> **Extrait du texte**
····················

Des tensions sur les capacités de production sont apparues . Le taux d'utilisation des capacités de production - 88,2 % en octobre 2000 selon l'INSEE- dépasse désormais le taux record atteint en 1990 ; le niveau des stocks est au plus bas depuis 1989 ; 41 % des entreprises ne peuvent produire davantage, soit une proportion supérieure au pic atteint en 1989 (37 %) ; les délais de livraison s'allongent.

De nombreux secteurs d'activité connaissent des difficultés de recrutement . Selon l'INSEE, en octobre, 53 % des entreprises du secteur manufacturier éprouvaient des difficultés pour embaucher les salariés dont elles ont besoin (contre 31 % un an plus tôt), soit un niveau identique à celui atteint à la fin de 1990, au moment où le taux de chômage butait sur la barre des 9 %.

La politique budgétaire est procyclique. Elle est caractérisée par des mesures privilégiant la demande au détriment de l'offre, par la dérive de la masse salariale publique et par la hausse du déficit structurel (à hauteur de 0,7 point de PIB entre 1988 et 1990, et de 0,2 point de PIB entre 1999 et 2001 selon l'OCDE). Les conditions monétaires et financières sont, pour l'heure, relativement accommodantes et le niveau des prix des actifs (l'immobilier dans les années 1980, la bourse aujourd'hui) est élevé. Une certaine accélération des salaires horaires, de l'inflation et de l'inflation sous-jacente ainsi que le développement des revendications catégorielles dans le secteur public peuvent être observés. Enfin, les incertitudes sur les perspectives de croissance mondiale et la hausse des prix du pétrole se renforcent.

Rappelons que ce " cocktail " s'était traduit dès la fin de 1990 par de fortes tensions inflationnistes et par un coût d'arrêt brutal au dynamisme de l'activité, puis, après deux années de croissance ralentie (1,1 % en 1991 et 1,3 % en 1992), par la pire récession de l'après-guerre en 1993, cependant que le taux de chômage réaugmentait de trois points. Rappelons aussi que ce retournement n'avait pas été anticipé par le gouvernement d'alors.

Aujourd'hui, les mêmes phénomènes, conjugués avec la dépréciation de l'euro, risquent d'entraîner les mêmes effets, avec les 35 heures pour catalyseur.

b) Les risques des " 35 heures "

En effet, les " 35 heures " accroissent toutes les tensions auxquelles l'économie française est actuellement confrontée.

Les " 35 heures " brident le développement de l'offre par les entreprises françaises . La mise en oeuvre des " 35 heures " s'effectue à rebours du cycle : normalement, lors des phases de reprise de l'activité, la durée du travail s'accroît, notamment par un recours accru aux heures supplémentaires. En l'espèce, la durée du travail est arbitrairement réduite, alors même que nombre d'entreprises éprouvent de réelles difficultés à trouver la main d'oeuvre dont elles auraient besoin. Dans certains secteurs d'activité, comme le bâtiment, la situation devient critique.

····················

> **Données affichées**
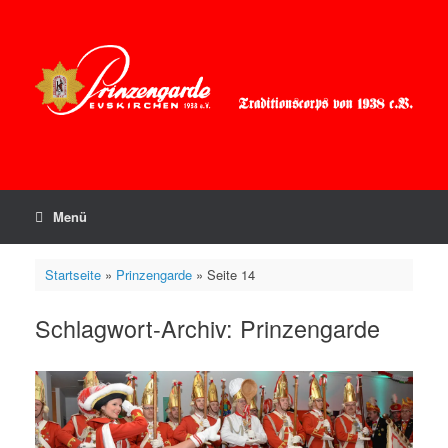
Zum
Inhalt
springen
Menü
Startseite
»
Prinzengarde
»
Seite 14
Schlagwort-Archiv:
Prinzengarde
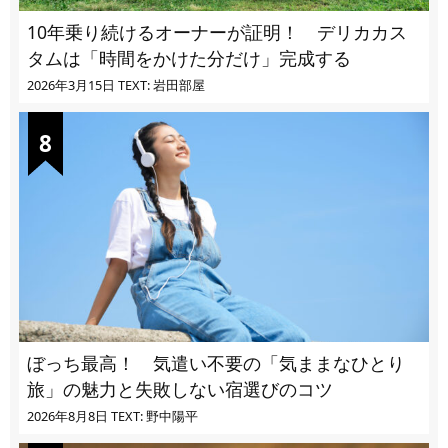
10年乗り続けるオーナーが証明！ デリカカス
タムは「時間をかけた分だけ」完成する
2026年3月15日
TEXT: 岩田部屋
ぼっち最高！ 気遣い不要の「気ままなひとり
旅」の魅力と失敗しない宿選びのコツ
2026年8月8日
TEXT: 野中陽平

····················

Pouvez-vous recopier mot pour mot le passage de l'extrait sur l'économie française qui commence par « Aujourd'hui, les mêmes » et se poursuit jusqu'à « est actuellement confrontée. » ?

> **Réponse attendue**
Aujourd'hui, les mêmes phénomènes, conjugués avec la dépréciation de l'euro, risquent d'entraîner les mêmes effets, avec les 35 heures pour catalyseur.

b) Les risques des " 35 heures "

En effet, les " 35 heures " accroissent toutes les tensions auxquelles l'économie française est actuellement confrontée.